Are you seeing any trends among high fiber foods? Oats, closely related to wheat and barley, has been a staple for many peoples for generations. A solid source of energy, oats also yield significant levels of fiber, almost half the RDA, in fact. Oats, especially the fortified variety, can provide the body with several essential minerals, most notably potassium, magnesium, and iron. These three alone are responsible for heart health, as well as healthy bones and an efficient nervous system, muscle health and responsiveness, and the regulation of blood sugar, along with many other applications the body needs to function.

1. Bulgur

bulgur

Have you heard of bulgur? It’s a cereal made from a combination of various wheat species popular in Europe and Asia. Boasting a somewhat nutty flavor, it is a whole wheat that is a staple in Indian and European cuisine, where it fills a variety of roles. It has an incredible fiber content, surpassed only by flaxseed on this list. Bulgur also has appreciable levels of Vitamin B-6, magnesium, iron, protein and potassium. It is a strong source of energy that provides very little fat, which makes it one of the most well-rounded foods among those high in fiber.

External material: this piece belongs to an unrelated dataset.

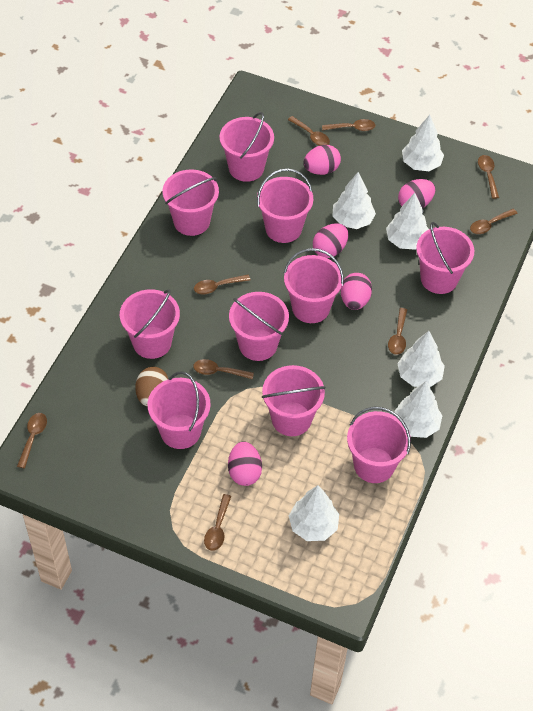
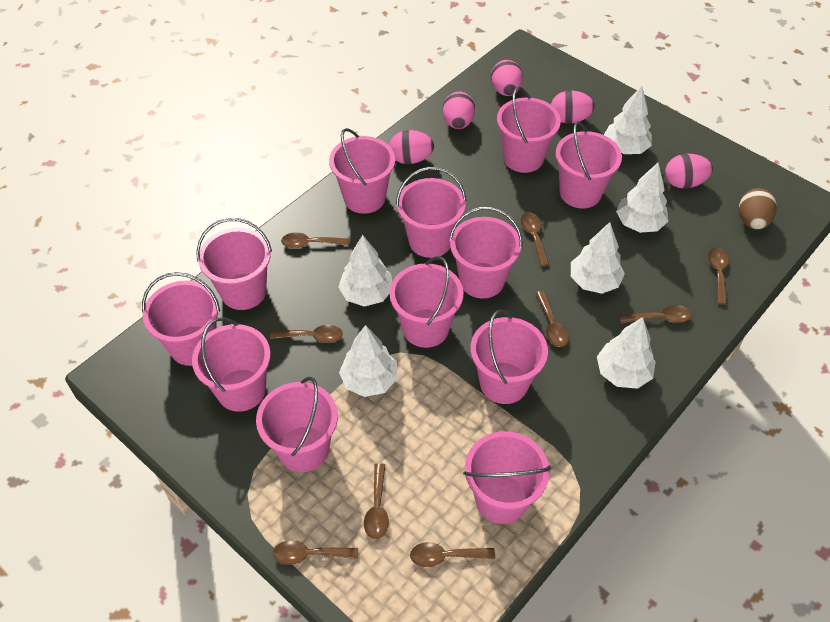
pink bucket: [120,289,180,359] [148,371,211,449] [162,169,219,236] [220,112,274,182] [229,292,289,361] [257,168,313,243] [262,365,326,436] [283,248,344,323] [347,407,411,483] [416,222,474,294] = 10 -> [142,272,220,366] [192,317,271,412] [196,218,272,310] [256,377,338,472] [329,128,395,214] [389,256,464,348] [396,167,466,258] [449,207,522,299] [463,431,551,524] [471,310,548,404] [497,87,561,173] [556,121,622,208] = 12

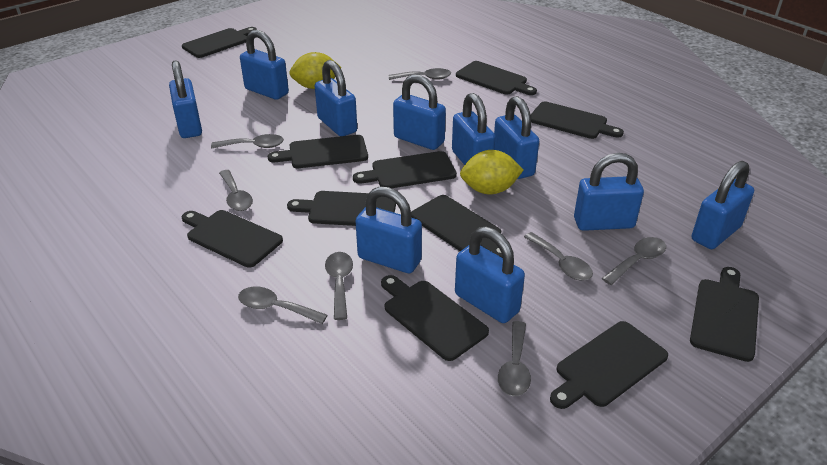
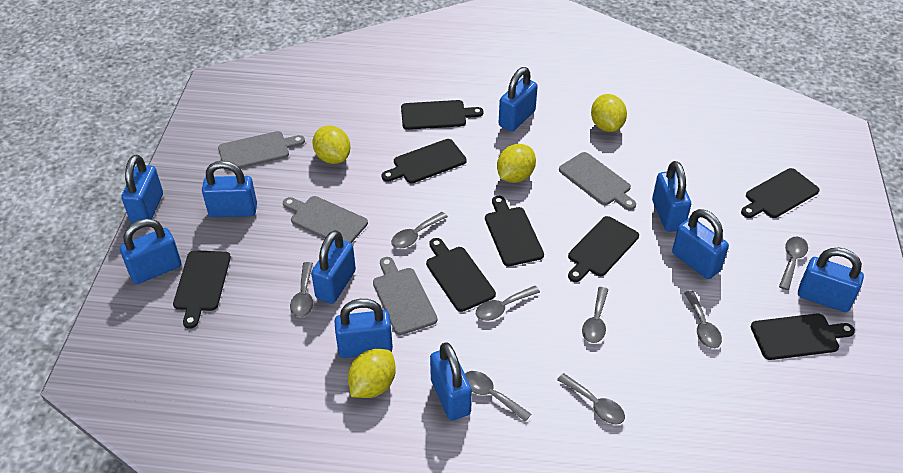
black cutting board: [182,27,257,58] [182,210,283,267] [268,135,368,168] [287,191,396,226] [353,151,457,188] [381,275,489,361] [411,195,503,258] [456,61,537,95] [531,101,624,139] [550,321,668,409] [690,267,759,362] = 11 -> [173,250,231,329] [382,139,467,183] [401,100,484,130] [426,238,496,312] [485,196,544,266] [568,216,639,282] [741,168,820,218] [751,313,855,360] = 8
grey cutting board: none = 0 -> [218,131,305,171] [283,196,368,243] [373,257,437,335] [559,152,636,210] = 4
yellow lemon: [289,52,342,89] [460,150,524,194] = 2 -> [312,126,351,164] [348,349,396,398] [497,144,536,183] [591,94,627,132] = 4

Related: Magnesium Deficiency: 9 Signs & Solutions

At the end of the day, everybody poops, but it’s up to you to decide which foods are best to eat to help the process along. Adding more fiber to your diet can keep constipation away, and as these items have indicated, there’s a whole lot of nutrition you can squeeze out along with your dietary fiber content. Many of the items on this list are quite easy to add to a healthy diet. Don’t pinch it off there though; after all, you can further help your digestion by drinking lots of water in addition to meeting your fiber needs.